Researchers Look To Save Disappearing Languages Online
BY SHEILA RILEY
FOR INVESTOR'S BUSINESS DAILY

Academics are creating repositories of information in cyberspace - and making
the ivory tower more democratic in the process.

Preserving endangered languages is one example. Researchers look to catalog languages that are rarely spoken, so that the tongues won't be lost to the ages.

"People whose languages have ceased to be spoken have come to appreciate them afterward," said Doug Whalen, a linguistics researcher at Haskins Laboratories, affiliated with Yale University in New Haven, Conn.

A record of the language, particularly a spoken record, is invaluable - especially if a tongue is disappearing.

Whalen says efforts to revive languages can be difficult because the communities that spoke them - mostly indigenous peoples - are often
scattered.


Online access to materials is critical for academics studying languages and people who are trying to recover lost languages, he says.

The University of California, Berkeley, is working to get its endangered-language print and audio archives online for that reason.

Preserving languages has a huge societal benefit, according to Leanne Hinton, head of UC Berkeley's linguistics department. The alternative would lead to losses at many levels, she says. "When we lose a language in the world, we're losing a lot more than a set of words," Hinton said.

Grammatical systems, thought systems and knowledge systems all disappear.

At least half the world's 6,700 languages are endangered, Hinton says.

American Indian languages, which have dwindled from 300 to 175, are a case in point.

UC Berkeley has a century's worth of endangered language archives collected by anthropologists and linguists. Until now, accessing them meant going to the campus or requesting that copies be put in the mail.

Recent federal and private grants will let the university digitize the materials, making them accessible to anyone interested.

Berkeley will get help developing digitization methods from the San Francisco-based Rosetta Project, cyberspace's largest language archive.

The Rosetta Project includes written examples of languages, audio files, and grammar and sound descriptions in languages ranging from Apache to Zulu.

At last count, it had 1,761 languages online - and plans to add the rest.

The project hopes to get contributions from academic researchers and members of endangered-language communities.

Laura Buszard-Welcher is curator of the ambitious effort, which has $1 million in grants from the National Science Foundation.

The goal of digital archiving is to have materials where people can get to them, she says. That means they aren't collecting dust in a professor's office.

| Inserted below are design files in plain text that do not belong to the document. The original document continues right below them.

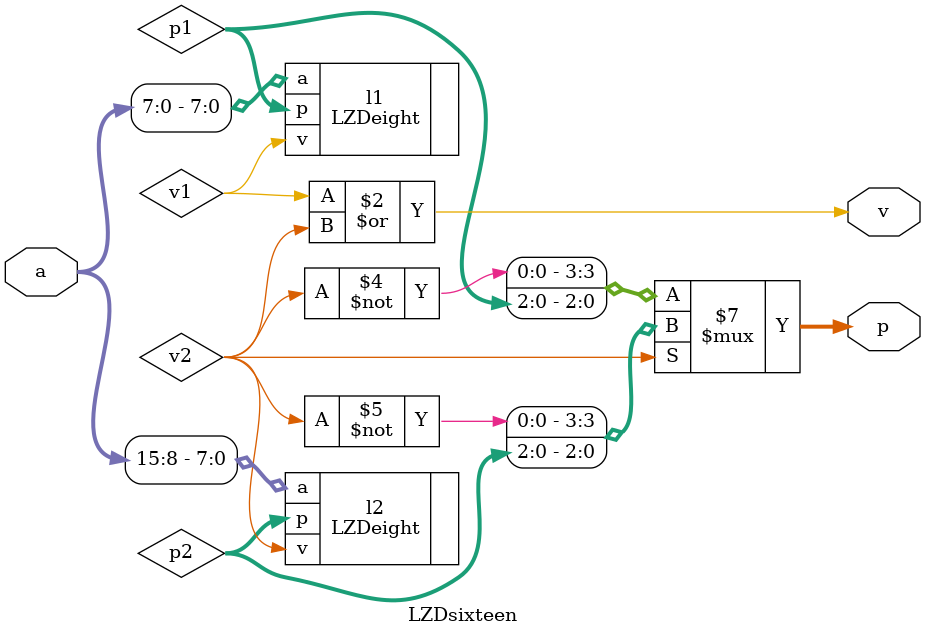
<source format=v>
`timescale 1ns / 1ps


module LZDsixteen(
    input [15:0] a,
    output reg [3:0] p,
    output reg v
    );
    
        wire [2:0] p2,p1;
    
    wire v2,v1;
    reg temp;
    
    LZDeight l2(
    .a(a[15:8]),
    .p(p2),
    .v(v2)
    );
    
    LZDeight l1(
      .a(a[7:0]),
      .p(p1),
      .v(v1)
    );
    
     
        always@(a,p1,v1,p2,v2) begin
                 v= v1 | v2;
                  if (v2==0)begin
                   p= {{~v2}, {p1}};
                   end
                   else begin
                  p= {{~v2}, {p2}};
                   end
                
                  end
      
endmodule

</source>
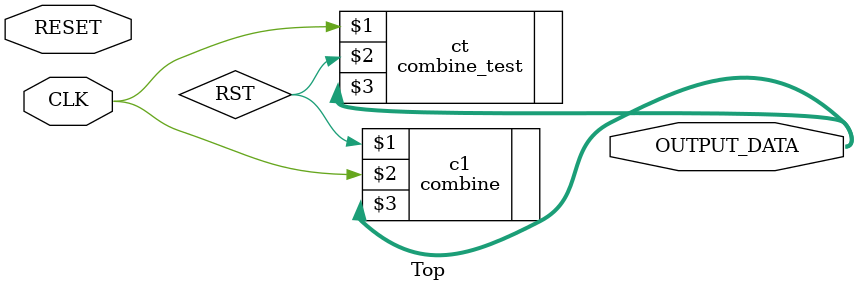
<source format=v>

module Top (CLK, RESET, OUTPUT_DATA); //top level module 
input CLK, RESET; 	//1 bit inputs 
output [15:0] OUTPUT_DATA; //16 bit output
//Place your code here
combine c1(RST,CLK,OUTPUT_DATA); //calling combine module
combine_test ct(CLK,RST,OUTPUT_DATA);	//calling combine_test module
endmodule //end of top module

</source>
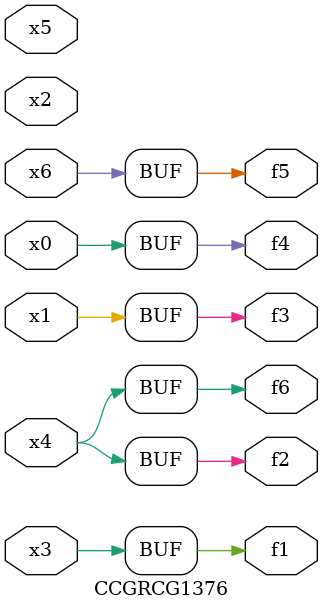
<source format=v>
module CCGRCG1376(
	input x0, x1, x2, x3, x4, x5, x6,
	output f1, f2, f3, f4, f5, f6
);
	assign f1 = x3;
	assign f2 = x4;
	assign f3 = x1;
	assign f4 = x0;
	assign f5 = x6;
	assign f6 = x4;
endmodule

</source>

In her office, Buszard-Welcher has stacks of material made by missionaries cataloging the language of the Potawatomi - a tribe in the Midwest, Great Lakes region and Canada.

She spent years working with tribal elders making audio recordings and creating a dictionary and written grammar of the Potawatomi language.

"The result of it is that I have a rather huge collection of materials sitting in my home office," rather than having it available for the world to see, Buszard-Welcher said.

That's the way it is for many linguists, but it's a practice that needs to change, Buszard-Welcher says.

Linguistics isn't the only discipline redefining itself via the Web.

George Mason University in Fairfax, Va., is making history in cyberspace.

Academics there have collected 150,000 online "objects" from ordinary people - including stories, e-mails, audio recordings, PDF files and
images - about Sept. 11, 2001.

The project, called the Sept. 11 Digital Archive, will go to the Library of Congress. The work is managed by the university's Center for History and New Media.

It's democratic in a broad sense, says Roy Rosenzweig, the center's director.

"We're making these primary materials of history available to people across the country," he said.

The Sept. 11 Digital Archive lets ordinary people - not just historians - write history, Rosenzweig says.

Projects such as George Mason's were considered on the academic fringe just five years ago, but are becoming more common, he says.

They share similarities with the tech world's open-source movement, Rosenzweig says.

In open source, any and all contributors can make additions to freely available software code. The Linux operating system is the most famous example.

Those in the humanities are taking note, Rosenzweig says.

"It's partly because we're not really in business," he said. "Our business is the social good."

That's what makes open source an attractive concept, he says.

"A model of giving things away, of participation, is a very appealing one," Rosenzweig said.